Août-septembre 2014

Dans les écoles d’architecture, à la saison des jurys de fin d’année, titulaires de classes et architectes invités se retrouvent pour découvrir et apprécier, par-delà les résolutions spatiales aux questions posées, les postures, les attitudes prises par les étudiants. Il est aujourd’hui de bon ton de moins communiquer un savoir qu’un savoir-faire, et moins un savoir-faire qu’un savoir se comporter. Quel comportement prôner ? Quelle attitude donc ?

Assembler correctement (et magnifiquement) des volumes sous la lumière ?
Bref, pratiquer l’architecture comme un champ d’action dont le proposest incontestable et immuable depuis Vitruve. Cependant, au dire de beaucoup de praticiens et d’enseignants, la pratique de l’architecture semble avoir entamé une mutation plus ou moins tangible.
Désormais, à quoi doit donc penser un architecte ; vers quoi doit-il tourner son énergie ?

Être au service de tous ?
La Maison doit plaire à tout le monde, disait Adolf Loos en 1910, c’est ce qui la distingue de l’œuvre d’art, qui n’est obligée de plaire à personne. La maison répond à un besoin, disait-il encore, l’artiste n’est responsable envers personne ; l’architecte est responsable envers tout le monde. Mais responsable de quoi ? En outre, je ne suis pas sûr qu’en son temps, la maison Müller plût à tout le monde.

Produire des images ?
Le star system en architecture est officiellement décrié par une large majorité des acteurs impliqués. Il s’agit sans doute dorénavant de dessiner moins et de réfléchir plus, d’être moins « dans la forme » et de bannir le geste ostentatoire que par ailleurs tout pousse à entretenir et valoriser. Car depuis les jurys d’école jusqu’aux présentations publiques de projets et à l’attribution des missions par concours, l’image ronflante garde le vent en poupe.

Être dans le contexte ?
Faisant feu sur cette production d’images avec une pertinence inégalée, certains acteurs (comme l’admirable revue Criticat) cherchent à nous aider à garder ce cap. L’honnête question serait en fait : quelle est l’attitude qui doit dicter la mise en forme ? Pour autant, bien sûr, que l’on continue à croire que le propos de l’architecture soit de donner forme au lieu souhaité par le maître de l’ouvrage.

Obéir ?
On peut en effet s’en tenir à pendre en compte toutes les demandes, toutes les normes, toutes les règles : la forme en résultera. Certes, le standard passif conforme à la prévention incendie, soucieux d’accessibilité et respectueux du patrimoine ne fait pas bander à tous les coups, mais ce n’est peut-être pas le but de l’architecture.

Désobéir ?
« Si tu veux suivre la première règle de l’architecture, brise la » déclare Bernard Tschumi, tout comme Renzo Piano qui prône « la désobéissance de l’architecte » ou, à l’autre bout de la table, Patrick Bouchain qui, fort méritoirement, cherche à « dénormer » le logement.

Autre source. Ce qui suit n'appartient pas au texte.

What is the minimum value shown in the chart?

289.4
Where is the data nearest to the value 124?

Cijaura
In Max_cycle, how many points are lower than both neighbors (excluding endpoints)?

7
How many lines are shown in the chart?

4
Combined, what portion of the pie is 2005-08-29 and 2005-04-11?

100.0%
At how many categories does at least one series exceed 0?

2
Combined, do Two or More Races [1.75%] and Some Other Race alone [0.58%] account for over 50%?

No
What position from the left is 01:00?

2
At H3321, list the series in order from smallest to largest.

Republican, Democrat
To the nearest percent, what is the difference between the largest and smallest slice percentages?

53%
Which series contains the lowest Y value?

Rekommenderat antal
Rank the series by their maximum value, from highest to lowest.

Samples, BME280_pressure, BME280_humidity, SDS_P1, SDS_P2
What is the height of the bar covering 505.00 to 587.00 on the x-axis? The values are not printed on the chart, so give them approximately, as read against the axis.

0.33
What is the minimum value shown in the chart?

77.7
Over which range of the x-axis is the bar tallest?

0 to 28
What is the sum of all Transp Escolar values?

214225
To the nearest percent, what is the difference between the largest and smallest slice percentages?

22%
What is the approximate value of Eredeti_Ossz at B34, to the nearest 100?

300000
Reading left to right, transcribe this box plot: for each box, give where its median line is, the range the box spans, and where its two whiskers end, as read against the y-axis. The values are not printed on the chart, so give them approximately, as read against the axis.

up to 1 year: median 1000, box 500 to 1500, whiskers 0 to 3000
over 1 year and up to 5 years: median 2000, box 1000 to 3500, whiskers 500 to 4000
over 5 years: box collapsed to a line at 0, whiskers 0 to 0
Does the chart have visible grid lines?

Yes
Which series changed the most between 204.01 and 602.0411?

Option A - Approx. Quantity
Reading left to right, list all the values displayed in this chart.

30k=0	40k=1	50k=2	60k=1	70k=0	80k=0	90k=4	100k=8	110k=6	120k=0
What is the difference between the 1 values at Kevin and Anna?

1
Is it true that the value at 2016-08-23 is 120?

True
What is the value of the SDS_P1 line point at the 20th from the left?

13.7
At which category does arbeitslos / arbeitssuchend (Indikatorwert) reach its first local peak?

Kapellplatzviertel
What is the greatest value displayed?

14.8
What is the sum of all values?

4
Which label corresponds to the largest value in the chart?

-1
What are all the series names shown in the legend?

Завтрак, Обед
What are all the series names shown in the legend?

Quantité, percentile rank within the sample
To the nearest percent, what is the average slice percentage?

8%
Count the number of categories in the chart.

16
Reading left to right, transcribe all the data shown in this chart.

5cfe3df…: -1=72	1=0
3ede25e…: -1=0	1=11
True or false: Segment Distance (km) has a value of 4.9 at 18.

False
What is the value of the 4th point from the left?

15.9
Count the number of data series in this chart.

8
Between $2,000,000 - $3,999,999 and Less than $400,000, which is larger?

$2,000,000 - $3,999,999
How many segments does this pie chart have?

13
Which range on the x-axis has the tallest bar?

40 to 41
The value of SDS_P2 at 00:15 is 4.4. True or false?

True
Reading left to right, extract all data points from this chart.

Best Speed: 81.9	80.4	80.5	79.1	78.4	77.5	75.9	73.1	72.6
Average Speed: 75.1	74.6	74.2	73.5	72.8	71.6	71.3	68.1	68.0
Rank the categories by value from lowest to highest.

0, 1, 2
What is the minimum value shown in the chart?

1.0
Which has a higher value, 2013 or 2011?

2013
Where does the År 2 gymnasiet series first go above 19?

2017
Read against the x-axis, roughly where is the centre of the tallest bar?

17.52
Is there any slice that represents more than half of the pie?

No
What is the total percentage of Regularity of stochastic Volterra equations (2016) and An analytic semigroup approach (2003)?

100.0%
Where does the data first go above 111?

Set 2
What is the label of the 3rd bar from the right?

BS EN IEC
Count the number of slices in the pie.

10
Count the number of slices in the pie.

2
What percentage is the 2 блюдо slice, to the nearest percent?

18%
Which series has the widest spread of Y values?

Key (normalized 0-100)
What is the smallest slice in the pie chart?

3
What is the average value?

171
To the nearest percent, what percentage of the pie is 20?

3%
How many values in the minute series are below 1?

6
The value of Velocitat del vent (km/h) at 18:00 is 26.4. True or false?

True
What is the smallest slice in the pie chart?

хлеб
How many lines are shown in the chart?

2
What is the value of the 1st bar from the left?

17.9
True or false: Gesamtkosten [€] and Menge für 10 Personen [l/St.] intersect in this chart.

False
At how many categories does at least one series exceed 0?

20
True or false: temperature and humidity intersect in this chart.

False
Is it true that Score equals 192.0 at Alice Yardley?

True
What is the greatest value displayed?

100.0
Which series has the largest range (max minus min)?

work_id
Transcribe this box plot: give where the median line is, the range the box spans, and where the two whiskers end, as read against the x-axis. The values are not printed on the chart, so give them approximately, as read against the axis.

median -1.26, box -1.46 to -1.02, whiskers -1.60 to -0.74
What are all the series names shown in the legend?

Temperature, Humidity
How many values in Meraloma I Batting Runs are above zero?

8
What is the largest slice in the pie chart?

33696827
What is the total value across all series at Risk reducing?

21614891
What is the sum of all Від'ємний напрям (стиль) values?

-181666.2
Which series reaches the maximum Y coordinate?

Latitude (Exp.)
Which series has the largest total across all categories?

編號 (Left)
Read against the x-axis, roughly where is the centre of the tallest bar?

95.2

Ne plus dessiner du tout ?
Ou du moins, le faire croire… Chez Actes Sud, la collection l’Impensé s’est fait une spécialité de la photographie de lieux non architecturés montrés comme les dépositaires d’une capacité maximale d’échange culturel : le potentiel du brolesque à favoriser l’appropriation.

La tentation est grande, là aussi, mais il importe toutefois de rester vigilant : la dernière fois que les architectes ont voulu se mêler de tout sauf d’architecture, c’était en 68, au joli mois de mai.

C’est pourquoi je garde toujours à portée de main une latte et un crayon pour le cas où il me semblerait utile de dessiner ou de tracer. (Pour le cas où Louis I. Khan aurait lui aussi un peu raison.)